Rick: We're gonna need garish, colorful, "expert" badges, that can be sewn onto jackets, covering the entire back, or one side of the front. I'm thinking: gold, white and red.

In addition, we'll need metal-foil stickers (good ones), to affix to our helmets, signifying our exalted status, and "experts only" lift lines - right to the front!

What's the point, unless everyone knows and accords the respect deserved?

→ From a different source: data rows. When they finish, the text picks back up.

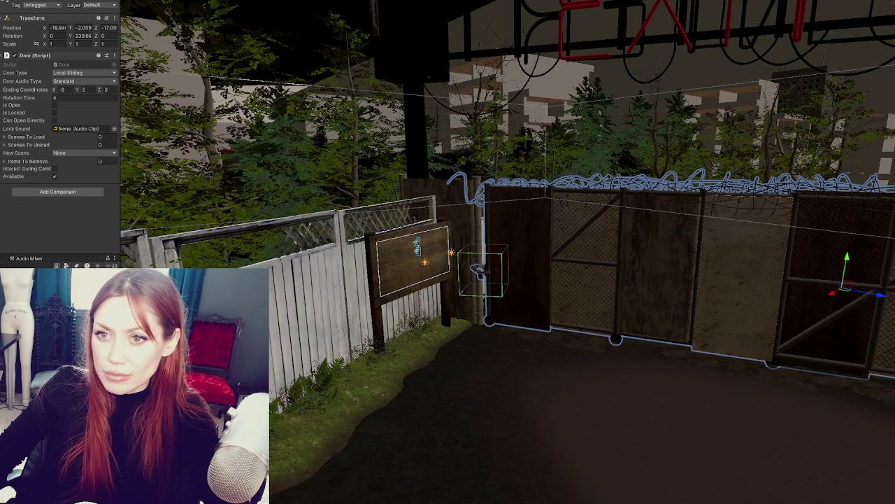
Try and revert another X value, then set the Door's Position X to -9.
{"action": "key", "text": "Return"}
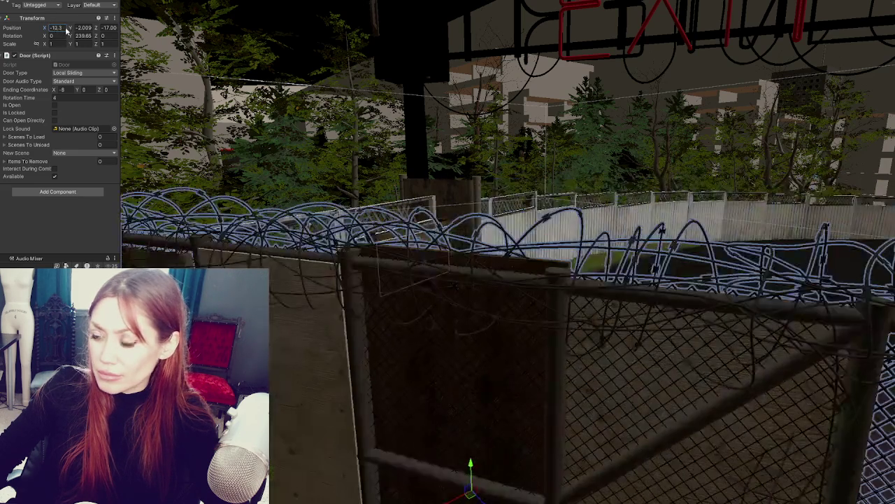
{"action": "key", "text": "ctrl+z"}
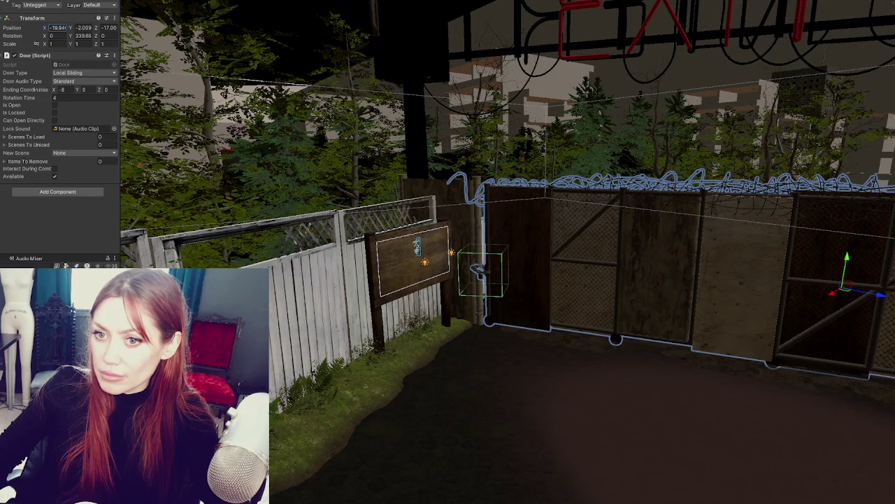
{"action": "left_click", "coordinate": [441, 245]}
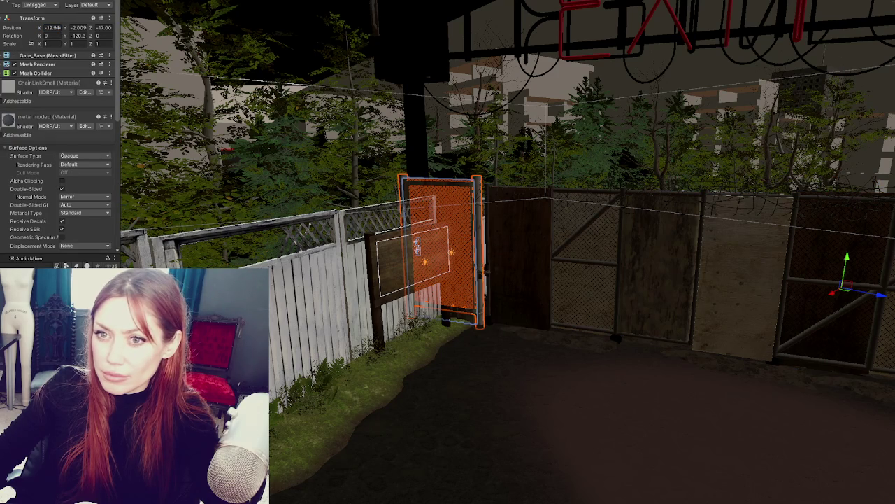
{"action": "key", "text": "ctrl+z"}
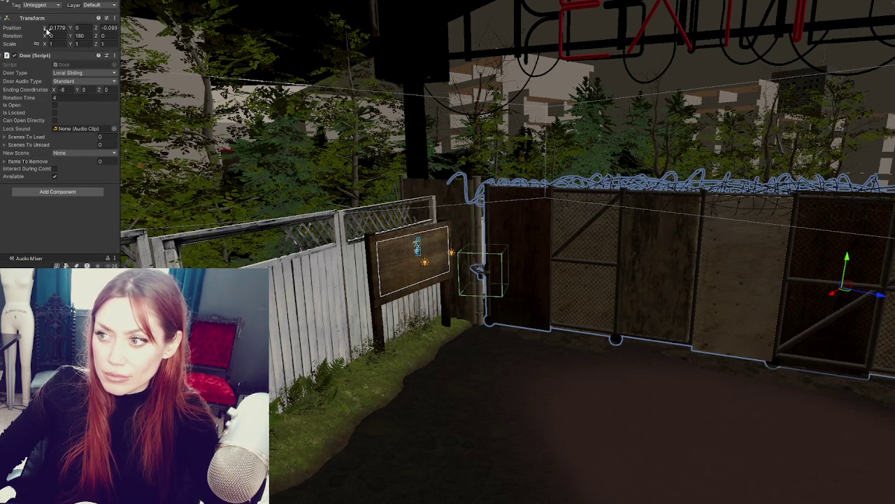
{"action": "mouse_move", "coordinate": [45, 28]}
{"action": "left_mouse_down"}
{"action": "mouse_move", "coordinate": [19, 28]}
{"action": "mouse_move", "coordinate": [56, 27]}
{"action": "mouse_move", "coordinate": [39, 32]}
{"action": "left_mouse_up"}
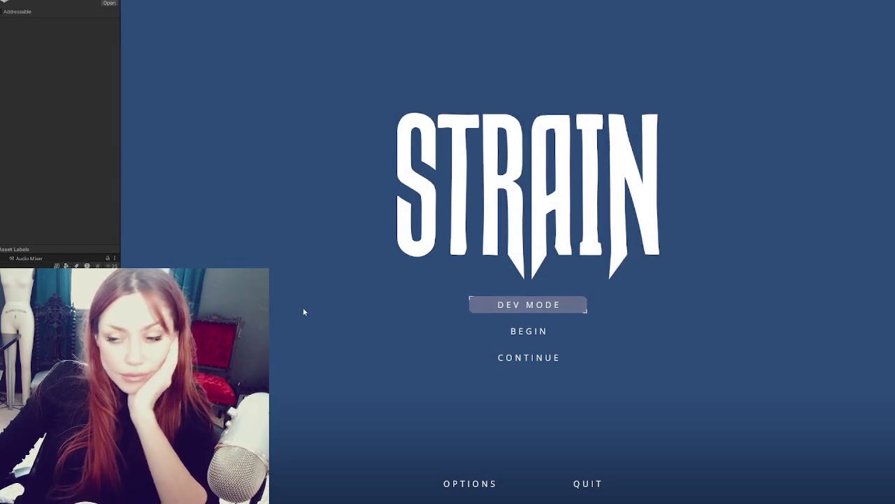
Launch the game from the STRAIN main menu in DEV MODE.
{"action": "left_click", "coordinate": [490, 305]}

Oh, also bumper stickers! We can't forget those who don't ski, who otherwise may not exhibit the appropriate level of awe.

When can you fit me in?
post #71 of 76
Quote:
Originally Posted by Rick View Post
I'll be administering "expert" tests this winter. $25 per test, and no limits on how many times you can take the test. If you pass you get a certificate to officially document your expert status.
Quote:
Originally Posted by Rick View Post
There's also a club. Very exclusive, must have your "expert" certificate to join. Dues are only $50 a year.
: does this have anything to do with skiing?
post #72 of 76
"At least for me, the "expert" has always been the guy just ahead of me that I'm constantly chasing but never catching."

True dat.

I'll take an (Almost But Not Nearly Quite Hardly) Expert badge/buckle/sticker...
post #73 of 76
One thing I'm noticing. Most people's definition of expert is someone that skis better than they do. But if you're really a great skier, can't an expert be someone that is almost as good as you? I tend to think in terms of where I will take my friends skiing. If they can handle the tough terrain, they are an expert in my book, even if they can't handle it with the same level of confidence that I might. My nephews are both very good skiers, fast and smooth. But I can still take them to places that scares the bejeesus out of them. Their confidence goes down and their technique goes with it. Doesn't make them any less better of a skier. once I build their confidence back up and their instincts take over, they're experts again.
post #74 of 76
Quote:
Originally Posted by bjohansson View Post
One thing I'm noticing. Most people's definition of expert is someone that skis better than they do. But if you're really a great skier, can't an expert be someone that is almost as good as you? I tend to think in terms of where I will take my friends skiing. If they can handle the tough terrain, they are an expert in my book, even if they can't handle it with the same level of confidence that I might. My nephews are both very good skiers, fast and smooth. But I can still take them to places that scares the bejeesus out of them. Their confidence goes down and their technique goes with it. Doesn't make them any less better of a skier. once I build their confidence back up and their instincts take over, they're experts again.
There's one criteria for expert. They can ski Devil's Fiddle in manky snow and look as good as they do on Superstar when it's groomed.
post #75 of 76
Quote:
Originally Posted by 2-turn View Post
There's one criteria for expert. They can ski Devil's Fiddle in manky snow and look as good as they do on Superstar when it's groomed.
Yikes...we must contain the manky virus Doctor; we can't let it spread to this thread:
post #76 of 76
Thread Starter 
Quote:
Originally Posted by DonDenver View Post
Yikes...we must contain the manky virus Doctor; we can't let it spread to this thread:
ahah i started the manky term useage FYI that means it will never end. it turns out this is a good discussion. but we also finding out it cant relaly be defined.